Of outstanding individual characters many surely have the individuality which lives in its own right, a Bluntschli or a Father Keagan, or a Shotover or Saint Joan. Women, above all, he read and presented with a cunning unromantic realism which suggests, like the novelist Richardson, he understood women even better than men: to Saint Joan may be added among his many acutely and vividly realised women Raina, Cleopatra, Candida, Ann Whitefield, Major Barbara Jennifer Dubedat, and Eliza Doolittle, to name only a few.
In two directions his characterization possessed special power- in evoking our sympathetic interest in unattractive people like Mrs.

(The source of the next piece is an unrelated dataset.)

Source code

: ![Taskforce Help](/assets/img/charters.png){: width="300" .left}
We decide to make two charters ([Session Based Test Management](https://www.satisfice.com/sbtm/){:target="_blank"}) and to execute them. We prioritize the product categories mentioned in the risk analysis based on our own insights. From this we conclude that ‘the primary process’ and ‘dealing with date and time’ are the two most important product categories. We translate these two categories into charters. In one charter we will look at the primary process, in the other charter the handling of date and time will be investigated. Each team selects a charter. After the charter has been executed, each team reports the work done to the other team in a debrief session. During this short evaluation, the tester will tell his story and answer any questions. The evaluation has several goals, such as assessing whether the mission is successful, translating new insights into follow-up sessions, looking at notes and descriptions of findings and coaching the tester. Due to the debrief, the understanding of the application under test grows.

Warren and Louis Dubedat, and in creating beings of broad comedy of a Dickensian vitality like Candida’s father, Straker and Alfred Doolittle.
Other gifts affecting characterization included his ability to allow for the existence in a character of the intuitive, that ‘sort of sixth sense’ which when it is possessed, gives an extra dimension to personality, and his understanding of good simple souls, as pre-eminenetly in the Saint.
“Effectiveness of Assertion is the Alpha and omega of style. He who has nothing to assert has no style and can have none; he who has something to assert will go as far I n power of style as its momentousness and his conviction will caryr him. Disprove his assertion after it is made, yet his style remains.” With his union of assertion and provocation, his style is never dull. There is the further animation given by the dramatic clash of dialogue which shares the general effect of spontaneity.